* Source excerpt *
The Wayland research projects two years ago had been extremely important for the further development of KWin since then. First of all it showed that adding support for Wayland surfaces inside KWin’s compositor is rather trivial. Especially our effect system did not care at all about X11 or Wayland windows. So this is not going to be a difficult issue.

The more important result from this research project was that it’s impossible to work against an always changing target. At that time Wayland had not yet seen the 1.0 release, so the API was changing. Our code broke and needed adjustments for the changing API. It also meant that we could not merge the work into our master branch (distributions would kill us), we needed to be on a different branch for development. Tracking one heavily changing project is difficult enough, but also KWin itself is changing a lot. So the work needed to be on top of two moving targets – it didn’t work and the branch ended in the to be expected state. Now with Wayland 1.0 and 1.1 releases the situation changed completely.

The next lesson we learned from that research project was that the window manager part is not up to the task of becoming a Wayland compositor. It was designed as an X11 window manager and the possibility that there would not be X11 had never been considered. We started to split out functionality from the core window manager interface to have smaller units and to be able to add abstractions, where needed, to support in future more than just X11. That had been a huge task and is still ongoing and it comes with quite some nice side-effects like the rewrite of KWin scripting (helped to identify the interface of a managed Client inside KWin), the possibility to run KWin with OpenGL on EGL since 4.10, the new screen edge system in 4.11 and many many more. All these changes were implemented either directly or indirectly with Wayland in mind. That means we have been working on it for quite some time even if it is not visible in the code.

* Directive 1 *
Summarize the passage on KWin and Wayland in two sentences.
* Directive 2 *
Copy the stretch of the passage on KWin and Wayland from "The more important" through "situation changed completely.".

* Listed entries *
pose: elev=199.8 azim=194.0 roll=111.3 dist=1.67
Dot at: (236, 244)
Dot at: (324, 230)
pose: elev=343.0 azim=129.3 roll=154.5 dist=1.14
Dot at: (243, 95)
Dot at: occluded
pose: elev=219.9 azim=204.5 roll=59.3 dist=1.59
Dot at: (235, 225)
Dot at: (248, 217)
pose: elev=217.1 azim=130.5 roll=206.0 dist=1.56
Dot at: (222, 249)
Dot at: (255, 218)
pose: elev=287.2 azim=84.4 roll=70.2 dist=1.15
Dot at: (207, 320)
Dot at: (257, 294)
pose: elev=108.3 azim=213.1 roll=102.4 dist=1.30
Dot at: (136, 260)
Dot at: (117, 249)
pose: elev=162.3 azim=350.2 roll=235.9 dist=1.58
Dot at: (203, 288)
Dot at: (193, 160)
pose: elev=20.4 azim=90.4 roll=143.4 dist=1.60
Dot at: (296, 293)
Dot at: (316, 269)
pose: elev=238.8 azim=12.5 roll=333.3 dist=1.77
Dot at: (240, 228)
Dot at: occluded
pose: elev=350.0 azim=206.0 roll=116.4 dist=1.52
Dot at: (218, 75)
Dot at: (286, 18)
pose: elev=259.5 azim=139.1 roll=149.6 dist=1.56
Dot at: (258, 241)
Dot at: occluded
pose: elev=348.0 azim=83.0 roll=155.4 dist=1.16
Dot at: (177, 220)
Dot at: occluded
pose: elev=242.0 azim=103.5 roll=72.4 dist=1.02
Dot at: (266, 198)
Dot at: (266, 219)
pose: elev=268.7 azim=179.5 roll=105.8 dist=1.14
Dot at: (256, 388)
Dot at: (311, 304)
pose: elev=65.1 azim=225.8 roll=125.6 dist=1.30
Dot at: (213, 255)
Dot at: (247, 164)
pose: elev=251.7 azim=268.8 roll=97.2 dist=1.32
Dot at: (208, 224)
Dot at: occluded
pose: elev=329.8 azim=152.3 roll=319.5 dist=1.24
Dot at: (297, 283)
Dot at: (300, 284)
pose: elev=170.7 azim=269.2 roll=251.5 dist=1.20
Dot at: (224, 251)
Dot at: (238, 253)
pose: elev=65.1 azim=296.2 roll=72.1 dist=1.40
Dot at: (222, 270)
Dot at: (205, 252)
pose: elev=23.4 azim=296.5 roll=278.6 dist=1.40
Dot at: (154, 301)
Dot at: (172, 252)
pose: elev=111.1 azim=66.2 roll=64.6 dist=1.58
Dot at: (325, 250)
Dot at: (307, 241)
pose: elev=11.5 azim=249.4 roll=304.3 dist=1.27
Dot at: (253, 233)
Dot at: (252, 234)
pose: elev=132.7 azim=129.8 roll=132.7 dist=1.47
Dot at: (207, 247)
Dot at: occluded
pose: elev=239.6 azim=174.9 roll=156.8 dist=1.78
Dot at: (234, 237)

* Right answer 1 *
A Wayland research project two years earlier showed that adding Wayland surface support to KWin's compositor is fairly simple, but that the work could not succeed while both the Wayland API and KWin itself kept changing, which the Wayland 1.0 and 1.1 releases have since changed completely. It also showed that KWin's window manager, built only for X11, was not ready to become a Wayland compositor, so the developers began splitting it into smaller units with abstractions, an ongoing effort that has brought benefits such as rewritten KWin scripting, OpenGL on EGL since 4.10, and a new screen edge system in 4.11.

* Right answer 2 *
The more important result from this research project was that it’s impossible to work against an always changing target. At that time Wayland had not yet seen the 1.0 release, so the API was changing. Our code broke and needed adjustments for the changing API. It also meant that we could not merge the work into our master branch (distributions would kill us), we needed to be on a different branch for development. Tracking one heavily changing project is difficult enough, but also KWin itself is changing a lot. So the work needed to be on top of two moving targets – it didn’t work and the branch ended in the to be expected state. Now with Wayland 1.0 and 1.1 releases the situation changed completely.